• **Consignes de travail**:
1 – Recopiez fidèlement le passage du texte sur l'expédition de Méhémet-Ali au Nil-Bleu, en commençant à « L’un des derniers » et en terminant à « le Nil-Bleu parcourt. ».
2 – D'après le texte sur l'expédition de Méhémet-Ali au Nil-Bleu, pourquoi cette expédition ne fut-elle pas stérile alors que le vice-roi n'atteignit pas son but ? Répondez en une à trois phrases.
3 – Répondez brièvement aux questions suivantes à l'aide du texte sur l'expédition de Méhémet-Ali au Nil-Bleu.
(a) En quelle année le vice-roi dirigea-t-il en personne une première expédition sur l'Azrak ?
(b) Où le pays du Fazogl et du Bertât est-il situé ?
(c) D'où provient l'or qui fait l'objet d'un commerce important au Fazogl ?

L’un des derniers explorateurs du Nil-Bleu a été Méhémet-Ali. Le vice-roi, séduit par l’espérance de trouver de riches mines d’or au Fazogl et au Bertât (ce pays est situé entre les deux Nils au sud de Sennâr), dirigea en personne une première expédition sur l’Azrak en 1839. Ses recherches demeurèrent sans résultats, et il dut reconnaître que l’or, qui forme en effet au Fazogl un objet de commerce important, provient de contrées plus lointaines. Toutefois, si le vice-roi n’atteignit pas le but qu’il s’était proposé, son expédition ne fut pas stérile : la géographie lui dut de nouveaux et précieux détails sur l’aspect des régions que le Nil-Bleu parcourt.

• **Données recueillies**:
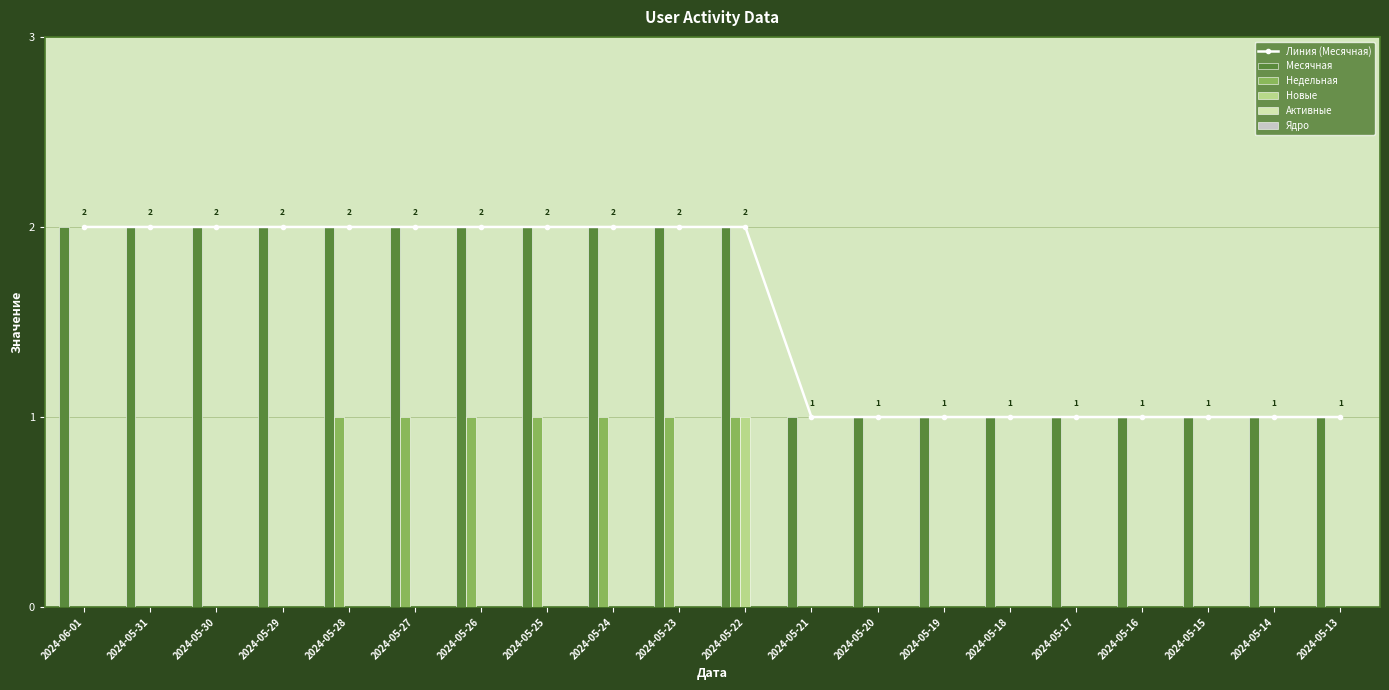

The value of Недельная at 2024-05-13 is -1. True or false?

False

• **Corrigé des consignes**:
1 –
L’un des derniers explorateurs du Nil-Bleu a été Méhémet-Ali. Le vice-roi, séduit par l’espérance de trouver de riches mines d’or au Fazogl et au Bertât (ce pays est situé entre les deux Nils au sud de Sennâr), dirigea en personne une première expédition sur l’Azrak en 1839. Ses recherches demeurèrent sans résultats, et il dut reconnaître que l’or, qui forme en effet au Fazogl un objet de commerce important, provient de contrées plus lointaines. Toutefois, si le vice-roi n’atteignit pas le but qu’il s’était proposé, son expédition ne fut pas stérile : la géographie lui dut de nouveaux et précieux détails sur l’aspect des régions que le Nil-Bleu parcourt.

2 – Même si Méhémet-Ali ne trouva pas les mines d'or qu'il cherchait, son expédition permit à la géographie d'obtenir de nouveaux et précieux détails sur l'aspect des régions que parcourt le Nil-Bleu.

3 –
(a) En 1839.
(b) Entre les deux Nils, au sud de Sennâr.
(c) De contrées plus lointaines.